Ia menekankan bahwa ukuran kepemimpinan bukanlah gelar, jabatan, atau kekuasaan, melainkan kemampuan meneladani Rasulullah SAW dalam kejujuran, kerendahan hati, dan kesetiaan pada amanah.

“Saya ada di sini bukan karena hebat, tapi karena panggung yang dibuat bersama. Sama seperti pemimpin lainnya, tugas seorang pemimpin bukan hanya memimpin, tapi juga mengingatkan,” tuturnya.

Dalam penutup ceramahnya, Farhan mengutip doa tiga ayat terakhir Surah Al-Baqarah yang mengajarkan kepasrahan dan kerendahan hati kepada Allah SWT. Ia mengajak seluruh ASN untuk berpegang teguh pada prinsip “Samina wa atho’na” — kami mendengar dan kami taat.

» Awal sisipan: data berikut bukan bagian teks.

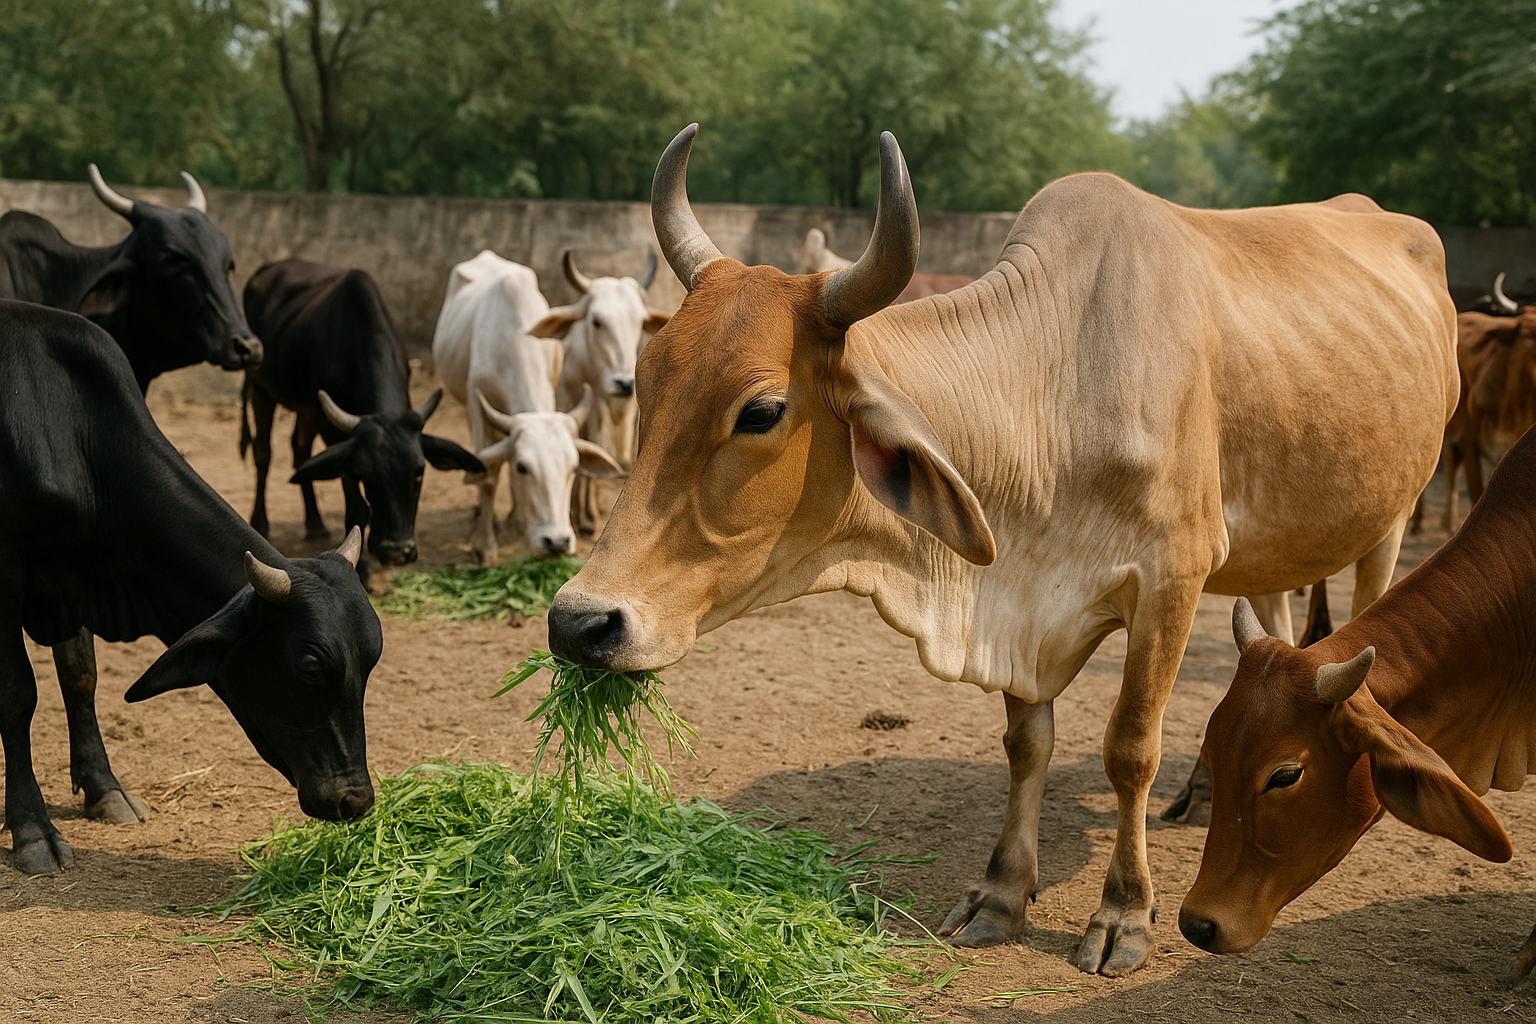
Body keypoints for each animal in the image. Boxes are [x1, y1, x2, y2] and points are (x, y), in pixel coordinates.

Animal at [0, 299, 378, 875]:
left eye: (372, 656)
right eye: (310, 664)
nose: (354, 800)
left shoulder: (71, 582)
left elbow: (81, 676)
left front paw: (105, 789)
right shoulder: (6, 569)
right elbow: (19, 694)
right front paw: (31, 828)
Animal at [241, 259, 483, 583]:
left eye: (419, 473)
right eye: (367, 475)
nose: (397, 551)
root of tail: (269, 267)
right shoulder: (335, 435)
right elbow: (357, 508)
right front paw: (364, 569)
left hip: (305, 409)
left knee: (299, 451)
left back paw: (315, 523)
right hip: (261, 388)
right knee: (263, 454)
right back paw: (260, 522)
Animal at [432, 250, 623, 565]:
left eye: (573, 467)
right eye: (522, 467)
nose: (556, 542)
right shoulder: (477, 404)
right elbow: (489, 477)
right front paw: (485, 547)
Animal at [539, 249, 671, 533]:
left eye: (639, 323)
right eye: (597, 321)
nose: (624, 383)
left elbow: (595, 447)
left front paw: (587, 513)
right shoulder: (567, 401)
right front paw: (576, 512)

“Doa itu mengajarkan kita kepasrahan dan kerendahan hati. Karena belum tentu yang kita lakukan selalu benar, maka setiap langkah harus diakhiri dengan permohonan ampun,” ungkapnya.

Farhan menutup dengan pesan bahwa keberhasilan birokrasi tidak hanya ditentukan oleh sistem dan kebijakan, tetapi juga oleh keikhlasan dan kesadaran moral setiap aparatur.

“Dalam bekerja, yang menjadi patokan bukan hanya visi dan misi, tapi juga moral beacon — petunjuk moral yang bersumber dari keteladanan Rasulullah dan ketentuan Allah SWT. Itulah makna sejati dari syahadat yang selalu kita ucapkan,” pungkasnya.